Bike sharing systems are a means of renting bicycles where the process of obtaining membership, rental, and bike return is automated via a network of kiosk locations throughout a city. Using these systems, people are able rent a bike from a one location and return it to a different place on an as-needed basis. Currently, there are over 500 bike-sharing programs around the world.
The main objective of this project is to explore and create a linear Regression Model so as to try to predict bike sharing demand.

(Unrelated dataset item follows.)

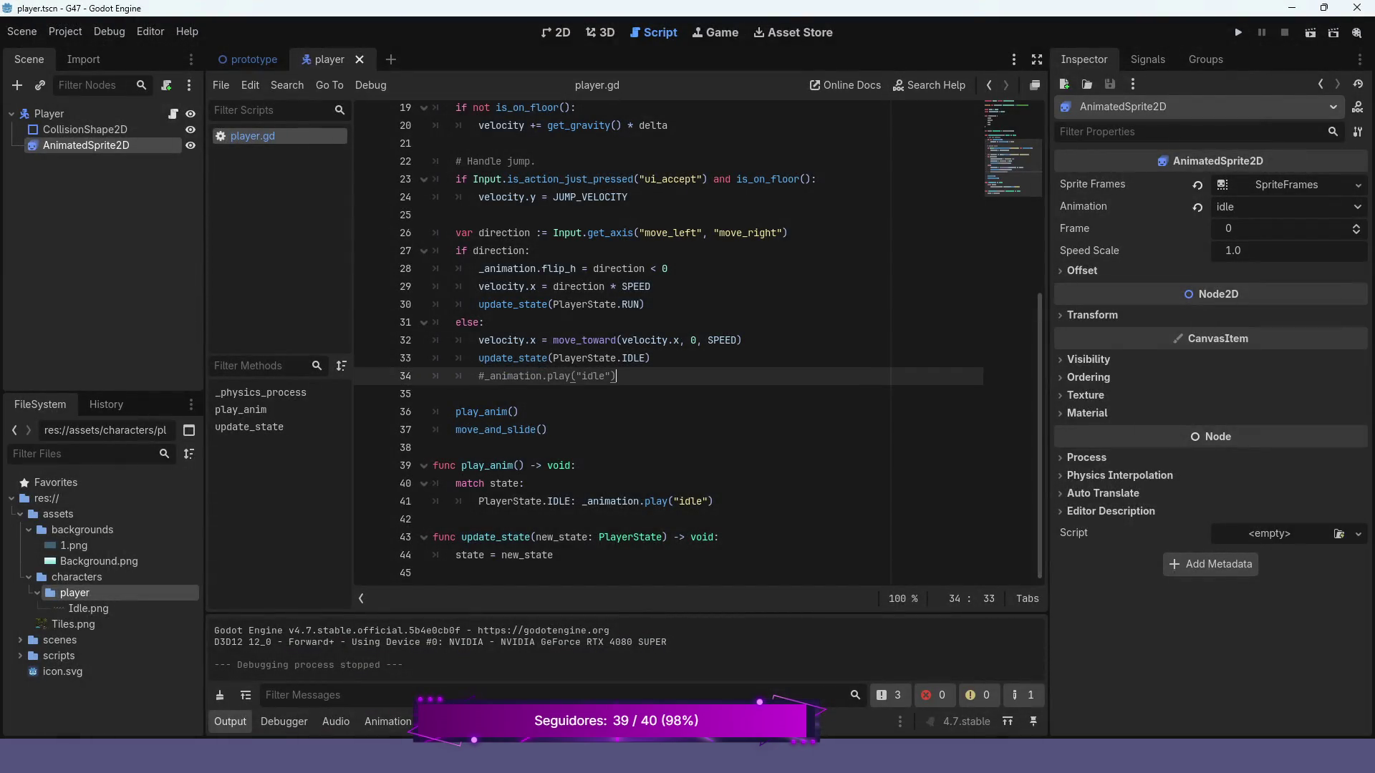
- Delete the commented-out #_animation.play("idle") line and review the movement code
{"action": "key", "text": "ctrl+shift+k"}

The data set contains following features :- datetime - hourly date + timestamp season - 1 = spring, 2 = summer, 3 = fall, 4 = winter holiday - whether the day is considered a holiday workingday - whether the day is neither a weekend nor holiday weather - 1: Clear, Few clouds, Partly cloudy, Partly cloudy 2: Mist + Cloudy, Mist + Broken clouds, Mist + Few clouds, Mist 3: Light Snow, Light Rain + Thunderstorm + Scattered clouds, Light Rain + Scattered clouds 4: Heavy Rain + Ice Pallets + Thunderstorm + Mist, Snow + Fog
temp - temperature in Celsius atemp - “feels like” temperature in Celsius humidity - relative humidity windspeed - wind speed casual - number of non-registered user rentals initiated registered - number of registered user rentals initiated count - number of total rentals
We are trying to predict count variable i.e. number of total rentals which will be behaving as a dependent variable for our analysis.
First I will be conducting exploratory data analysis which is an essential step to undestand the data.

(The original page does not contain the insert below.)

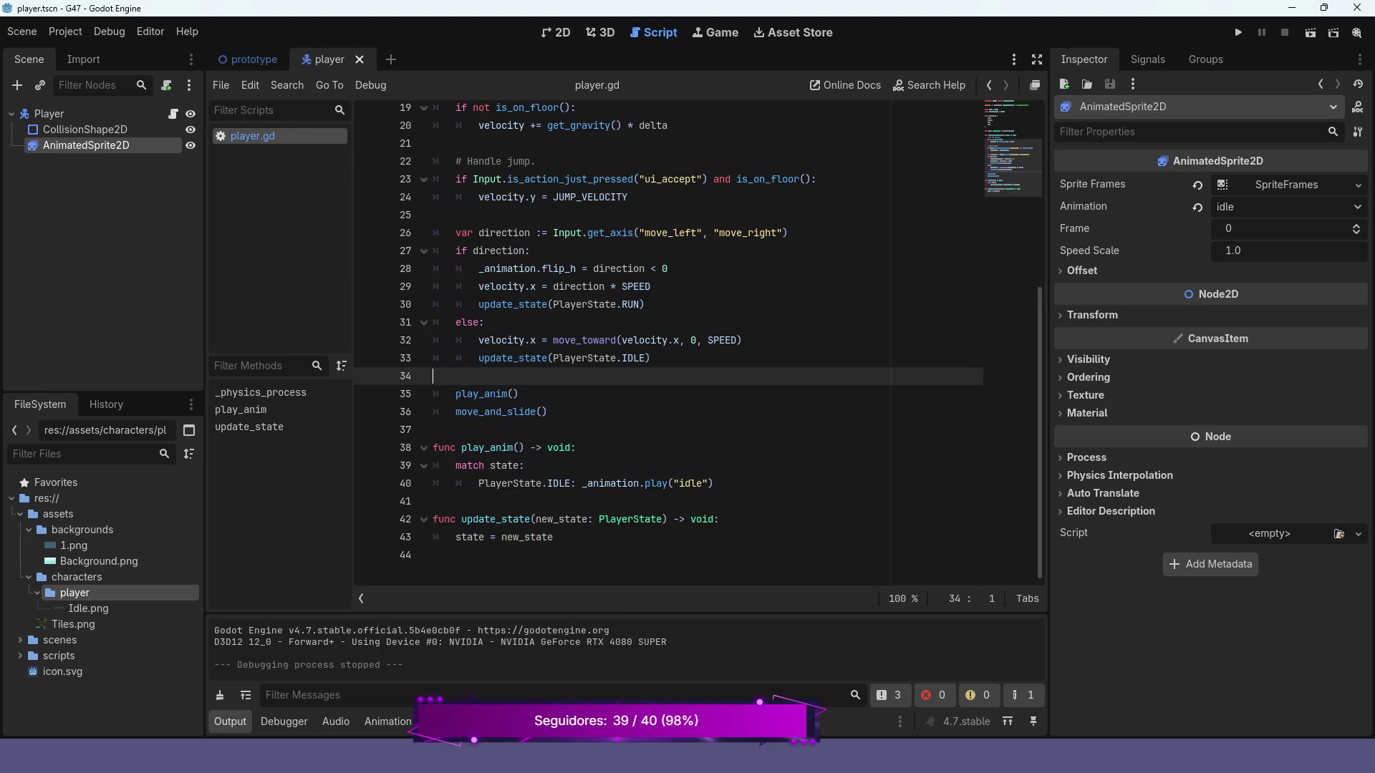
{"action": "key", "text": "Up"}
{"action": "key", "text": "Up"}
{"action": "key", "text": "Up"}
{"action": "key", "text": "Up"}
{"action": "key", "text": "Up"}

Scatter Plot to show the relationship between count (number of total rentals) and temp (temperature in Celsius)
The above scatter plot shows that as the temperature increases the count i.e. the number of total rentals also increases.
There is a clear seasonal trend where the total rental bikes seems to decrease during Winters i.e month of January and Feburary of the year and the total rental bikes seems to increase during summers. The other trend which is quite evident is that the number of rental bike counts is increasing from year 2011 to year 2013.

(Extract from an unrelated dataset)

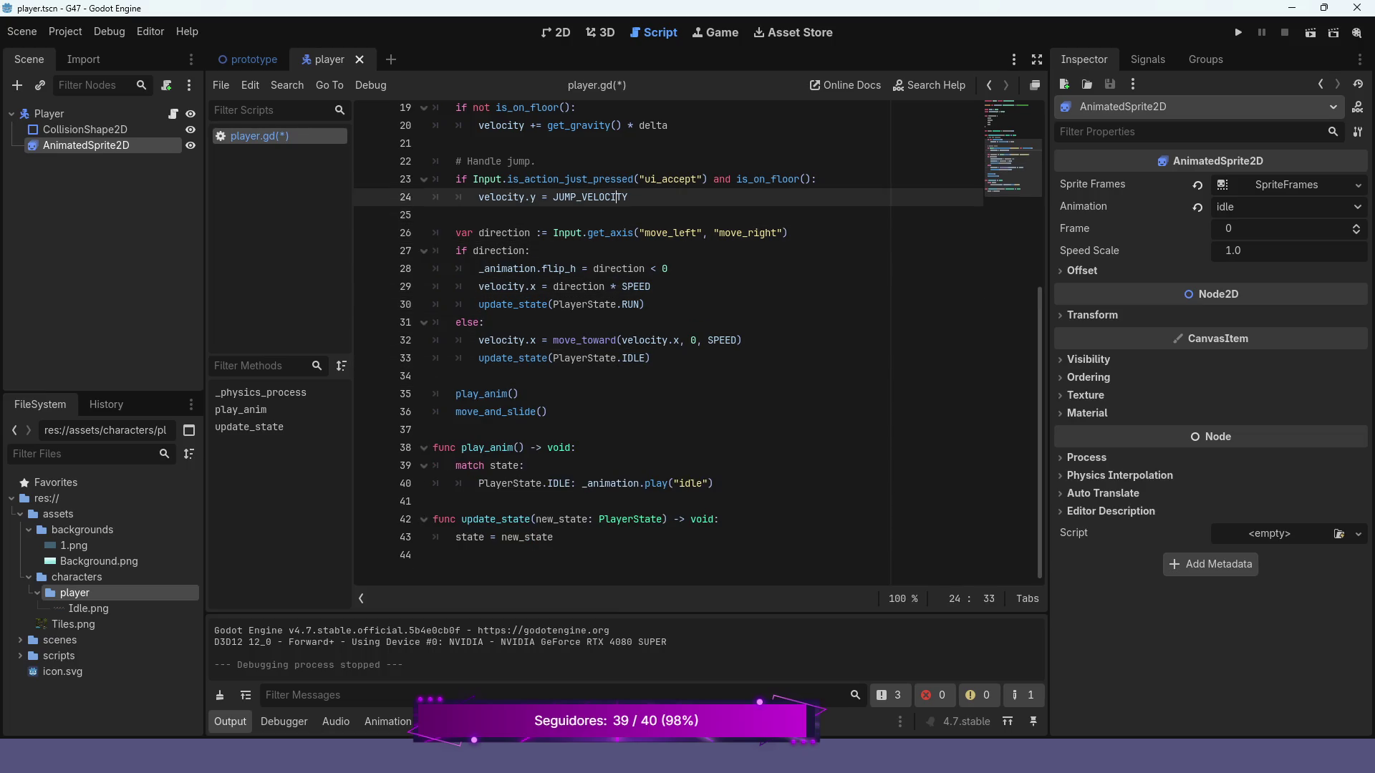
{"action": "key", "text": "Down"}
{"action": "key", "text": "Down"}
{"action": "key", "text": "Down"}
{"action": "left_click", "coordinate": [617, 304]}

The box plot between the number of bike rentals and season shows that the line can not capture the non linear relationship and that there’s is more rentals in winter as compared to spring.
During non working days there is very less bike rental during morning hours and it eventually increases after noon.
This model will be predicting the count of the bike rental based on the temp variable.
** Based on the value of Intercept which is 6.0462, linear regression model predicts that there will be 6 bike rental when the temperature is 0. ** For temp variable Estimated Std. value is 9.1705 which signigies that a temperature increase of 1 celsius holding all things equal is associated with a rental increase of about 9.1 bikes. ** The above findings is not a Causation and Beta 1 would be negative if an increase in temperature was associated with a decrease in rentals.
Model that attempts to predict count based off of the following features :- season holiday workingday weather temp humidity windspeed hour (factor)
This sort of model doesn’t work well given our seasonal and time series data. We need a model that can account for this type of trend. We will get thrown off with the growth of our dataset accidentaly attributing to the winter season instead of realizing it’s just overall demand growing.